KCP&L dropping solar installer after audit

Kansas City Power & Light said Monday it was dropping a St. Joseph company from its popular solar energy rebate program after finding instances of installed systems that were smaller than promised.

The utility also said it was approached last month by the Federal Bureau of Investigation about the installation company, U.S. Solar, and is cooperating with the bureau’s investigation. A FBI spokeswoman declined to comment.

KCP&L commissioned an audit of its rebate program in June, and it’s expected to be completed in two weeks. But the utility said enough had been discovered to conclude there were numerous examples of U.S. Solar installations’ having less capacity to generate power than the company said. That allowed U.S. solar to overcharge those customers and collect more rebates than justified, the utility said.

“They are not delivering on what they say they are going to do,” said Chuck Caisley, a spokesman for KCP&L.

The owner of U.S. Solar, which has installed hundreds of solar energy units for homes and businesses, rejected KCP&L’s allegations.

“They are 100 percent incorrect,” said the owner, Trevor Dryden.

He said the audit made a mistake that needs to be corrected. His company reduced the number of panels in those systems that are being challenged, he said, but larger panels were installed that provided the capacity promised. He said his company also was being targeted by competitors envious of his firm’s success who want more of the rebates for themselves.

Caisley said the audit’s conclusions were based on comparing the wattage capacity of the systems promised to what was installed. KCP&L said it would be more specific about the amount of overcharges later.

Caisley also said the utility would accept no new applications for U.S. Solar installations. Those that are pending will be honored, but only after a final inspection of the systems. KCP&L is asking staff at the Missouri Public Service Commission to review those steps to ensure they meet state rules governing the rebate program.

The rebate program, which provides $2 per watt of capacity, has been very popular and when combined with other incentives pays the majority of a solar system’s cost. But KCP&L earlier this month said it was capping the program to keep it from violating state rules that it can’t affect rates by more than 1 percent.

That decision was criticized by solar energy companies and environmentalists. The Missouri Solar Energy Industries Association asked state regulators to audit U.S. Solar and prevent any improper payments from being included in the caps.

Susan Brown, a board member of the association and vice president of Brightergy, a Kansas City installer of solar energy systems, said the association expelled U.S. Solar from its organization in March for an ethics violation in its dealings with a customer, and there were growing concerns about the company.

She welcomed KCP&L’s decision to drop U.S. Solar but questioned why it took so long.
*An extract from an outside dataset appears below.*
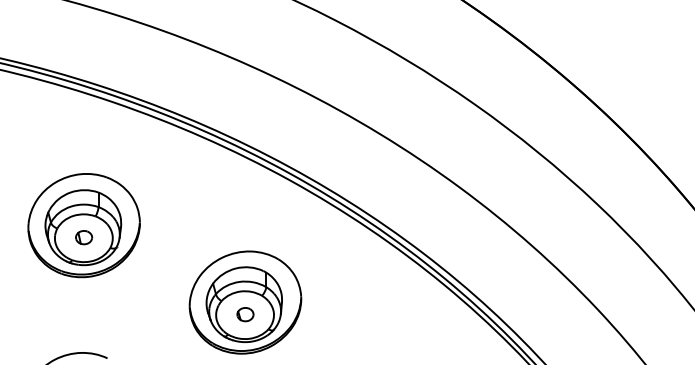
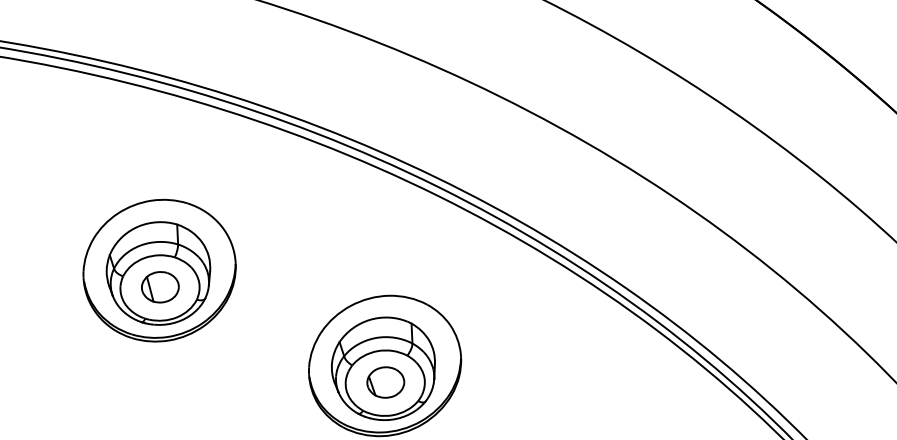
part: (83, 237) -> (159, 287), size x1.67
part: (245, 314) -> (385, 382), size x1.67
“We want a full investigation because we don’t know what’s going on over there,” she said.

But Caisley said the utility had been diligent in monitoring the rebate program, while the solar association could have done more to publicize its concerns about U.S. Solar.

KCP&L in the summer of 2012 fielded two complaints from U.S. Solar customers about their installations, which were corrected after KCP&L investigated. Last month, after hearing the solar association’s concerns about U.S. Solar, KCP&L agreed to audit the top 10 solar companies in the program.